Inmetro desenvolve método para combater comércio ilegal de madeira
Estudo feito no Laboratório de Análise Orgânica foi publicado na revista científica internacional ACS Omega
Da Redação do BNC Amazonas
Publicado em: 23/06/2026 às 14:30 | Atualizado em: 23/06/2026 às 14:30
Com parcerias de institutos de pesquisas da Amazônia, como o Inpa e o Museu Emílio Goeldi, do Pará, pesquisadores do Instituto Nacional de Metrologia, Qualidade e Tecnologia (Inmetro) desenvolveram um novo método que pode tornar mais rápida a identificação de espécies de madeira.
A nova tecnologia é capaz de apoiar ações de fiscalização e contribuir para o combate ao comércio ilegal de madeira, especialmente de espécies protegidas por lei.
A pesquisa foi realizada no Laboratório de Análise Orgânica (Labor), da Divisão de Metrologia Química e publicada na revista científica internacional ACS Omega.
O estudo apresenta uma abordagem baseada em espectrometria de massas para identificar espécies florestais a partir do perfil químico da madeira.
O Brasil possui cerca de 16 mil espécies de árvores, sendo algumas delas protegidas pela legislação ambiental, como o pau-brasil e o mogno. Após o corte, no entanto, a madeira perde características botânicas importantes, como folhas, flores e frutos, o que dificulta a identificação da espécie.
Espectometria de massas
Atualmente, uma das principais técnicas utilizadas é a análise macroscópica da madeira, que exige treinamento especializado e nem sempre permite uma identificação conclusiva.
Por isso, métodos instrumentais, como a quimiotipagem por espectrometria de massas, podem ser empregados em análises mais detalhadas.
O método desenvolvido pelo Inmetro usa uma pequena amostra da madeira para identificar seu perfil químico.
Em cerca de um minuto, o equipamento gera uma espécie de “impressão digital química” da amostra.
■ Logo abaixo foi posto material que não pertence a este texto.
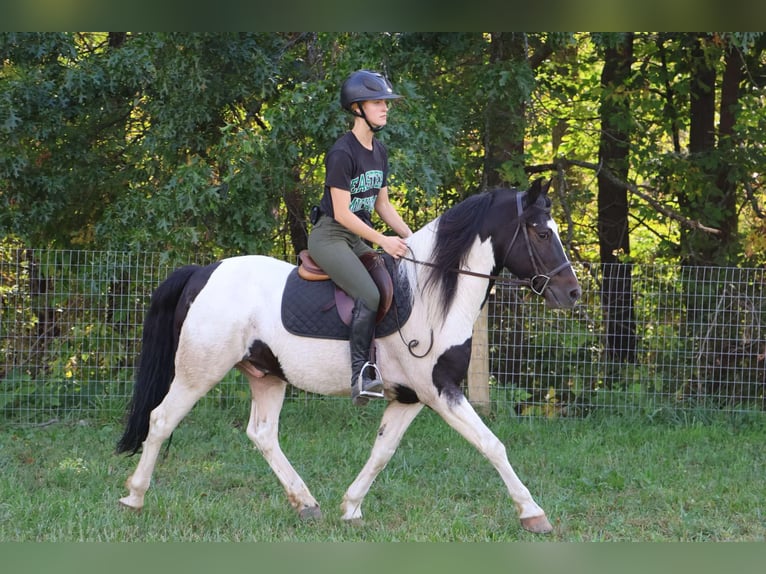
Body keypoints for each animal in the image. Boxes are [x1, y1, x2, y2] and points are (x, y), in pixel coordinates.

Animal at [116, 178, 581, 534]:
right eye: (542, 233)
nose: (572, 293)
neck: (432, 293)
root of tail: (204, 272)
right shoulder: (441, 391)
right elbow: (492, 445)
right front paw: (533, 514)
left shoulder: (412, 398)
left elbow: (382, 451)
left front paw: (351, 507)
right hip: (198, 372)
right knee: (161, 419)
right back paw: (133, 497)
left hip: (267, 374)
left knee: (262, 434)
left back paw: (306, 503)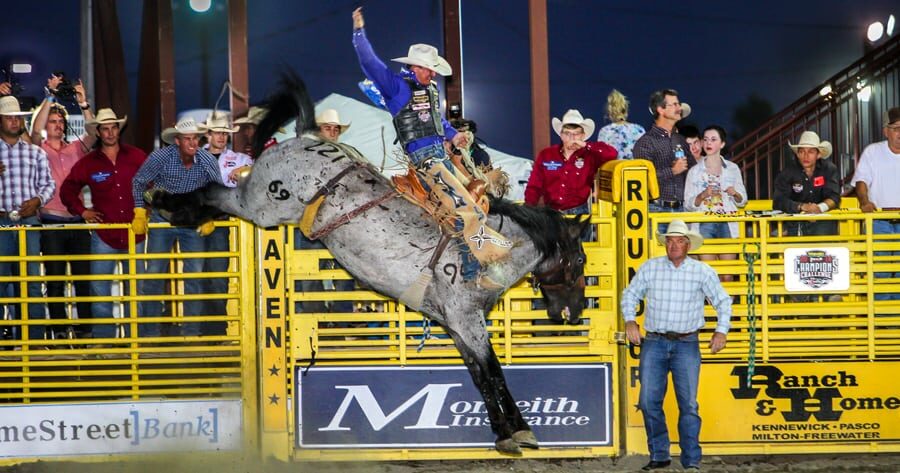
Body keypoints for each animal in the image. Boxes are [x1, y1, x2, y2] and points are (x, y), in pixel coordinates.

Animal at [149, 71, 592, 454]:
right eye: (579, 261)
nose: (573, 314)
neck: (489, 247)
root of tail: (304, 136)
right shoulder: (467, 320)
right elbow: (494, 371)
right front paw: (521, 430)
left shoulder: (457, 325)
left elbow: (481, 376)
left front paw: (504, 433)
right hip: (259, 205)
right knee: (213, 191)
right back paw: (165, 202)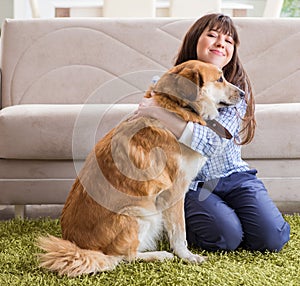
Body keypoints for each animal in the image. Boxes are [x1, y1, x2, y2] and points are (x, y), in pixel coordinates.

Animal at [37, 59, 244, 276]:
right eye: (220, 79)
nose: (243, 94)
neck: (177, 106)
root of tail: (81, 247)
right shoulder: (175, 191)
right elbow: (180, 231)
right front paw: (187, 256)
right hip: (141, 213)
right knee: (125, 257)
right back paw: (159, 255)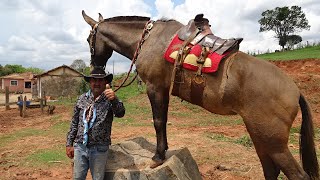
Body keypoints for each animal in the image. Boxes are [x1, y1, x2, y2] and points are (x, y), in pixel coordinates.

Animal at [82, 10, 318, 179]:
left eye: (87, 40)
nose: (95, 68)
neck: (150, 39)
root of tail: (295, 90)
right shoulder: (163, 90)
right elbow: (163, 121)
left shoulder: (155, 87)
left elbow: (158, 121)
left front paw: (158, 156)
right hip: (260, 136)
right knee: (271, 170)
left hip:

Depois, esse resultado é comparado com um banco de dados já construído pelos pesquisadores.
Identificação das espécies
Segundo a pesquisadora Maíra Fasciotti, que coordenou o trabalho, a proposta é facilitar a identificação das espécies em situações ligadas à fiscalização.
“Em cerca de um minuto, é possível obter o perfil químico da amostra e comparar esse resultado com um banco de dados, permitindo a classificação da espécie analisada”, explica Maíra.
Uso em postos de controle
O equipamento usado na pesquisa é compacto e tem custo menor, custando cerca de 20% do valor do equipamento empregado atualmente por alguns países que utilizam a quimiotipagem de madeiras em ações de controle.
A técnica foi pensada para ser simples e rápida, com possibilidade de uso em postos de controle, como portos, aeroportos e laboratórios móveis.
Com isso, pode ajudar os órgãos de fiscalização a verificar se a madeira transportada corresponde às informações apresentadas nos documentos de origem florestal.
Parcerias na Amazônia
O estudo teve colaboração do Laboratório de Produtos Florestais do Serviço Florestal Brasileiro (LPF/SFB), do Instituto Nacional de Pesquisas da Amazônia (INPA), do Museu Paraense Emílio Goeldi e da empresa Waters Technologies do Brasil.
O trabalho também integra a tese de doutorado da pesquisadora Thays V. C. Monteiro, do Programa de Pós-Graduação em Biotecnologia do Inmetro.
A pesquisa contou com apoio da Fundação Carlos Chagas Filho de Amparo à Pesquisa do Estado do Rio de Janeiro (Faperj) e da Coordenação de Aperfeiçoamento de Pessoal de Nível Superior (Capes).